Logierte europäische Kunst – abgesehen von Alltags- und volkstümlichen Formen – lange in der Gated Community aristokratischer und klerikaler Mächte, drängt sie seit dem 19. Jahrhundert erst in die westliche, dann die globale Öffentlichkeit, wo sie mit allen möglichen sozialen Systemen interagiert. Transfers zwischen Kunst und Gesellschaft sind nun an der Tagesordnung. Zugleich pocht Kunst immer wieder auf Autonomie, ruft Prinzipien wie «L’art pour l’art» aus oder setzt sich als «Avantgarde» von der Gesellschaft ab. Insbesondere nach dem Zweiten Weltkrieg, vor dem Hintergrund der Vereinnahmung von Kunst durch totalitäre Regime, hatte in Europa die Autonomie der Kunst einen hohen Stellenwert. Transfer stand unter Verdacht, etwa in der einflussreichen «Ästhetischen Theorie» Theodor W. Adornos.
Zwar wurde Kunst immer hybrider, beispielsweise durch Performance Art, Installationskunst, künstlerische Forschung oder Protestkunst. Die Transfers zwischen Kunst und Wissenschaft, Kunst und Aktivismus, Kunst und Politik, Kunst und Wirtschaft, Kunst und Tourismus nahmen faktisch zu und tun es weiterhin. Dass der einst primär in der Wissenschaft beheimatete Begriff «Experiment» heute eine grosse Rolle in den Künsten spielt, zeugt ebenso davon wie die Evolution der Museen hin zu niederschwelligen Eventlocations.

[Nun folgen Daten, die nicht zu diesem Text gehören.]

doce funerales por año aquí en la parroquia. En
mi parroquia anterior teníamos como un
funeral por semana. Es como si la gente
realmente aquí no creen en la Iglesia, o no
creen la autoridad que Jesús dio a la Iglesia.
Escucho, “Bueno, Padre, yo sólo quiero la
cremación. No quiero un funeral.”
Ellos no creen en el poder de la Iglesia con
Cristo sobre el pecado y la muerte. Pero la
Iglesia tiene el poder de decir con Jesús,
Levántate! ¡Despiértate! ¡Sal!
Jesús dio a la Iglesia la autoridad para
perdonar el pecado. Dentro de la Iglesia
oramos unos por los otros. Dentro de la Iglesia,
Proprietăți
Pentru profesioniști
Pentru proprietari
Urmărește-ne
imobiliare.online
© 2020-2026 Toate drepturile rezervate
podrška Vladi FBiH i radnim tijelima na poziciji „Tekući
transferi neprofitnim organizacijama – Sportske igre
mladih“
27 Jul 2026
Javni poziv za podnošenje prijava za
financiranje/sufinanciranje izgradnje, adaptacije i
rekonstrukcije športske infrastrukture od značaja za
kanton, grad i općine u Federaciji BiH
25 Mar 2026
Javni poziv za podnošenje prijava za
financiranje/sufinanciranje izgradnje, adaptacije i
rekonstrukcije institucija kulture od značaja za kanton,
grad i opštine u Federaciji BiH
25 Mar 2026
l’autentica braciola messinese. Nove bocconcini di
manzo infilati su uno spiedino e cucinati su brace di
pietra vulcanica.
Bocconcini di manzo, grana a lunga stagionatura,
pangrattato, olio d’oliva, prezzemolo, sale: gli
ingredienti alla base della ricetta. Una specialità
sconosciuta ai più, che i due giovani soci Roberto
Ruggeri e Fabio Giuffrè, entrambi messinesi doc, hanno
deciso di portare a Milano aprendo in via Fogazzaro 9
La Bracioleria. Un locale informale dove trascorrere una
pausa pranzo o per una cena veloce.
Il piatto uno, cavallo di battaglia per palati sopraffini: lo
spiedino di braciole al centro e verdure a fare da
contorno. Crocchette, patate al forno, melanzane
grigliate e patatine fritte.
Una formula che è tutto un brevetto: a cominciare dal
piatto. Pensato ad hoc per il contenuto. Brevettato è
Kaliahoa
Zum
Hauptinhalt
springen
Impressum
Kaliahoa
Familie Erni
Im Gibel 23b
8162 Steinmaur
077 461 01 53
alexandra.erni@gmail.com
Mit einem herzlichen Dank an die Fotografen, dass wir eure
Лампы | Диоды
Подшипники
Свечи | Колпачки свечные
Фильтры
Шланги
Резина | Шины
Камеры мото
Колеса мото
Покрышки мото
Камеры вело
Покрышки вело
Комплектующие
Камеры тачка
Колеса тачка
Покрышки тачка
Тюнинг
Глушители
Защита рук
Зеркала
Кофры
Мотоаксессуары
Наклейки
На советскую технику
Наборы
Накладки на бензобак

Doch das Beharren darauf, dass Kunst ein autonomes, also «eigengesetzliches» System sei, gehörte in der Nachkriegszeit zum guten Ton. Heute ist das anders. In Zeiten von Inter-, Trans- und Multidisziplinarität, aber auch Vernetzung, Digitalität, Diversität, Hybridität, Fluidität und Transkulturalität ist nicht nur intensiver Transfer zwischen Kunst und, nun ja, allem anderen gefragt. Wo Transfer zur Normalität wird, gleichen sich die Bereiche auch einander an. Obendrein wird die Kunstautonomie per se als romantische Illusion zu Grabe getragen. Aus dem Singlehaushalt der Kunst wird eine polygame WG.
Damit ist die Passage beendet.